Aangeleverde tekst:

----

Ik ga het eens concreet proberen te maken. Is het normaal dat een treinticket duurder wordt met een groene minister aan het roer, zoals de voorbije jaren?

“Neen, en dat de NMBS bevoegd is voor de prijzen, is zelfs geen excuus. Als minister zou je moeten zeggen: ‘jamais, geen prijsverhoging’. Als het gaat over onze deelname aan de Vivaldi-regering, dan zijn wij meermaals in die val getrapt. Wij hebben de fond gelegd voor de lange termijn, maar de korte termijn zijn we vergeten.”

Matti Vandemaele: “Er vallen voor ons echt geen stemmen te winnen met woke. Het leidt alleen maar af van de essentie.”
Matti Vandemaele: “Er vallen voor ons echt geen stemmen te winnen met woke. Het leidt alleen maar af van de essentie.” © Christophe De Muynck

Dat uw partij té woke is, wordt ook soms gezegd. Is dat ook deel van de verklaring?

“Nu komen we op een deel waar ik veel kritiek op ga krijgen. Maar goed: het kan mij niet schelen. (lacht) Zoals ik zei: klimaat en natuur moeten de essentie zijn van een groene partij. Dáár moeten wij op focussen. (op dreef) Maar als je vandaag op straat vraagt waar Groen voor staat, welke antwoorden krijg je dan? Voor de hoofddoek, tegen zwarte piet en dat je mag trouwen met een frigo – ik druk me bewust scherp uit. Dat zijn allemaal thema’s die afleiden van de essentie. Je motiveert daarmee geen kiezers! Wij moeten daarvan wegblijven, van dat identitair discours.”

Het valt inderdaad op dat uw partij, of toch sommigen, graag naar huidskleur en gender verwijzen zelfs in het abortusdebat.

(pikt in) “Klopt, en dat is belachelijk! (windt zich op) Ik ben dat écht beu. Omdat ik een witte man ben, zou ik moeten zwijgen. Dat is toch zever!”

“Als je vandaag op straat vraagt waar Groen voor staat, welke antwoorden krijg je dan? Voor de hoofddoek, tegen zwarte piet en dat je mag trouwen met een frigo”

U verwijst naar een uitspraak van Jong Groen dat de neergang toeschrijft aan de ‘witte mensen’ aan de top. Je zou zelfs kunnen stellen: wat is het verschil nog met Filip Dewinter die de ‘verbruining’ hekelt?

“Inderdaad! Als je gelooft dat élke mens volwaardig is, zoals een groene partij moet doen, dan moet je zelf niet heel de tijd naar kleur verwijzen. (even stil) Er vallen voor ons echt geen stemmen te winnen met woke. Het leidt alleen maar af van de essentie. Onze tegenstanders weten dat ook. Als de N-VA een probleem heeft, dan begint zij over zwarte piet. Eén steentje uitsmijten is genoeg en wij reageren daarop. Elke keer opnieuw trappen wij in die val. (zucht) Zo onnozel zijn wij.”

Voor alle duidelijkheid: we zijn on the record bezig, meneer Vandemaele.

----

Datasetfragment:
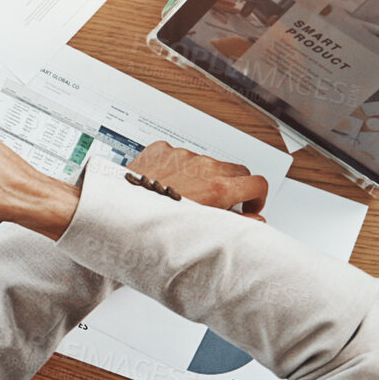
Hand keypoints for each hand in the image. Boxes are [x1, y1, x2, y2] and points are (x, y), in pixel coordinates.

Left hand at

----

Opdrachten:
1. Noem alle antwoorden die je volgens Matti Vandemaele in het interview over Groen op straat krijgt als je vraagt waar de partij voor staat.
2. Pak het interview met Matti Vandemaele over Groen weer op na de laatste zin en schrijf het verder.
Het materiaal komt uit een andere bron dan het interview.

Antwoorden:
1.
- Voor de hoofddoek
- Tegen zwarte piet
- Dat je mag trouwen met een frigo

2.
“Natuurlijk, dat is niet erg. Er zijn veel leden die denken zoals ik, zeker in West-Vlaanderen. Ik hoop echt dat de volgende voorzitter een mandaat krijgt om de dingen te veranderen. Het zal nodig zijn.”

Waarom bent u geen kandidaat? U hebt hier zonet een vlijmscherpe analyse gemaakt.

“Omdat ik geen geschikte voorzitter zou zijn. Ik heb daar zelfs niet over nagedacht.”

Wie gaat u dan steunen?

“Bart Dhondt en Natacha Waldmann – volmondig. Dat is het duo waar ik veruit het meeste vertrouwen in heb. Dat zijn twee mensen die al enkele jaren meedraaien en die onze sterktes en zwaktes kennen. Zij beseffen eveneens dat wij een ruime groep kiezers moeten aanspreken om relevant te zijn en dat we ons dus niet mogen verliezen in niches. Laat ons hopen dat zij winnen.”

Laten we eens naar uw parcours kijken. Bent u opgegroeid in een politiek nest?

“Neen, de politiek heb ik niet van mijn ouders. Mijn vader werkte in de bank en mijn moeder was verpleegster. Zij waren wel geëngageerde ACW-ers en elke avond keken we samen naar het nieuws. Als kind was ik al bezeten door politiek. Ik herinner mij een spreekbeurt in het zesde leerjaar. Waar andere kinderen over voetbal of konijnen spraken, ging het bij mij over het Verdrag van Maastricht. Iedereen verklaarde mij zot. (lacht) Toen het PMS op het einde van het zesde leerjaar vroeg wat wij later wilden worden, was mijn top-drie: eerste minister, minister en paus. De dag nadien mocht ik op gesprek over deze ‘bijzondere’ keuzes.”

Zou er ook een CD&V-er in u schuilen?

“Neen. Het is het klimaatthema dat mij aantrok bij Groen. Ik denk dat dat voor de meeste mensen van mijn generatie geldt. Vandaar mijn pleidooi om terug te keren naar de essentie.”

Welke studies hebt u gedaan?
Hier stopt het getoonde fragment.